When we do respond, if it’s a rejection, it’s okay to write back and thank us if you wish, or to take the rejection and move on without responding. Either is appropriate. If we offer personal feedback, and you feel compelled to address it specifically, do it carefully and not defensively, because the editors on the other side of the process put their own free time into giving you something other than a form rejection.

Feedback means we liked your pages. We decided the time it would take to articulate our reactions and then share them with you might help your novel reach the place it needs to be.

It’s not okay to outright argue back that something that bumped us means something else, or becomes something else, and if we only read a little farther…

It’s also not okay to respond with synopses of five more of your manuscripts. If you want another chance with our committee, since there’s nothing in the rules (this year) about multiple submissions, upload another manuscript and wait for us to take a look and get back to you. I’m not going to read anything off the platform when our committee is actively reading on the platform.

Data items
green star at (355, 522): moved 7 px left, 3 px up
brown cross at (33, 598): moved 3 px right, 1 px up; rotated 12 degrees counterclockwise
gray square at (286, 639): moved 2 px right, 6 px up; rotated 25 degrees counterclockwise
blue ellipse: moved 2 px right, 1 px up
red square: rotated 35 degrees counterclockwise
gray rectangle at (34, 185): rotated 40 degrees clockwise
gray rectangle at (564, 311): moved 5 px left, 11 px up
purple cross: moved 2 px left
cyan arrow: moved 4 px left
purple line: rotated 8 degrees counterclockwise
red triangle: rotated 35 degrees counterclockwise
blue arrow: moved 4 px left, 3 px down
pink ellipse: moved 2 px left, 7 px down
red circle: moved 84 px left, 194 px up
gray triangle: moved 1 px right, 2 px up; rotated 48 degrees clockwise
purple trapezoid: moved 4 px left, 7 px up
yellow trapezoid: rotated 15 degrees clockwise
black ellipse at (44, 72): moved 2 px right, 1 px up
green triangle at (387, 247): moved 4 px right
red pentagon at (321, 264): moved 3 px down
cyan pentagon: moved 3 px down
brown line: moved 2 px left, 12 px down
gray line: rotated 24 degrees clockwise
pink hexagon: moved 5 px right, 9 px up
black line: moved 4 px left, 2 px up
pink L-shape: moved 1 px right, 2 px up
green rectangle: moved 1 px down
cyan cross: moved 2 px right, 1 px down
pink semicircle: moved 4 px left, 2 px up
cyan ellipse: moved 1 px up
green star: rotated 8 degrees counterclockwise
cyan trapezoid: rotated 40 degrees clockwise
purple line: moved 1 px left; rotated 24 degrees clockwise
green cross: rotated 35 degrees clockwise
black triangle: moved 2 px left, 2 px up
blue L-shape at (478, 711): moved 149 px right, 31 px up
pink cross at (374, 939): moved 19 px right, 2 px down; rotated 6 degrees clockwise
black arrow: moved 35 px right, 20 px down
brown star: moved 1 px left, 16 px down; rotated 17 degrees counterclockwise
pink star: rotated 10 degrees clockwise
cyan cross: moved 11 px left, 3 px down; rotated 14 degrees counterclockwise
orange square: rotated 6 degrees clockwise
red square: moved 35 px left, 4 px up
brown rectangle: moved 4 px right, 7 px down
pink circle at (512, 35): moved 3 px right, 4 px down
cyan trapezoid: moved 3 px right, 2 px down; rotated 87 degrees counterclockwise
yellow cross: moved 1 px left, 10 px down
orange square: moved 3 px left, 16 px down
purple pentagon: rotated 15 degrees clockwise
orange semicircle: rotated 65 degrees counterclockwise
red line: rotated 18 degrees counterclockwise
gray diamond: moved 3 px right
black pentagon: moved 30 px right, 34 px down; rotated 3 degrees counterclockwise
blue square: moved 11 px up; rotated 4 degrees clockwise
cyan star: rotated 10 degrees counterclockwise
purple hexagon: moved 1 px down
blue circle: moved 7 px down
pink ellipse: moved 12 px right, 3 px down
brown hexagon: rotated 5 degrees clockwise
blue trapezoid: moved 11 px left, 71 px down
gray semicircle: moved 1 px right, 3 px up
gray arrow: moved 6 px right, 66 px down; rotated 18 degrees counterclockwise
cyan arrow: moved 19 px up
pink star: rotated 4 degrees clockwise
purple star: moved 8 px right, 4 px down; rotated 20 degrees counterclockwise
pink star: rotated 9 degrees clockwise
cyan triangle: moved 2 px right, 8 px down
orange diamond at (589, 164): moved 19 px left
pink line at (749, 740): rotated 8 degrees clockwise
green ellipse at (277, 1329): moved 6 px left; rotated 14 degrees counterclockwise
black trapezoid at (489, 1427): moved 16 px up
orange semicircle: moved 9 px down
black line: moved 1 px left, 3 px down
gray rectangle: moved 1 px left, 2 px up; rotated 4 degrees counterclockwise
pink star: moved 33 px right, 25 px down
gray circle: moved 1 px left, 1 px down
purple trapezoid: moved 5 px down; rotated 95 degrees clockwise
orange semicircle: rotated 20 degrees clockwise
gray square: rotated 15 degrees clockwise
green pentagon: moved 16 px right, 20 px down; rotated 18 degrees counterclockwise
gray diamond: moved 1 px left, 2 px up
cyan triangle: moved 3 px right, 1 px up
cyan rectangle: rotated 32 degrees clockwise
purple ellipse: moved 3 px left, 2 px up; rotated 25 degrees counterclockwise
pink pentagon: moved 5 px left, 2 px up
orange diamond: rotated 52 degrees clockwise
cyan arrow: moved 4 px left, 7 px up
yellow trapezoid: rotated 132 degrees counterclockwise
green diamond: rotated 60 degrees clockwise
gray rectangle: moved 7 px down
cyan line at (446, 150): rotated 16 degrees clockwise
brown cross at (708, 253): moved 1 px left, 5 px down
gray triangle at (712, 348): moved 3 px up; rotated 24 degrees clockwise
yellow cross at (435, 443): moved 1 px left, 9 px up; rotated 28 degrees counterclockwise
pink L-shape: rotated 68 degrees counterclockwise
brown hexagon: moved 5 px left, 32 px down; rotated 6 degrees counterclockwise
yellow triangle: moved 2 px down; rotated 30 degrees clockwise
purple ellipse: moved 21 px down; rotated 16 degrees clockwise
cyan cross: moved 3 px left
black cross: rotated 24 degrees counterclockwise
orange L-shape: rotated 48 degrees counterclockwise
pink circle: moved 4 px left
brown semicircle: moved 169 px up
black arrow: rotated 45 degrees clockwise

Set of tasks
a: From the passage on responding to rejections, extract the text from "When we do respond, if" up to and including "a form rejection.".
b: According to the passage on responding to rejections, what should a writer do to get another chance with the committee?

Responses
a:
When we do respond, if it’s a rejection, it’s okay to write back and thank us if you wish, or to take the rejection and move on without responding. Either is appropriate. If we offer personal feedback, and you feel compelled to address it specifically, do it carefully and not defensively, because the editors on the other side of the process put their own free time into giving you something other than a form rejection.

b: Upload another manuscript and wait for the committee to look at it and get back to them.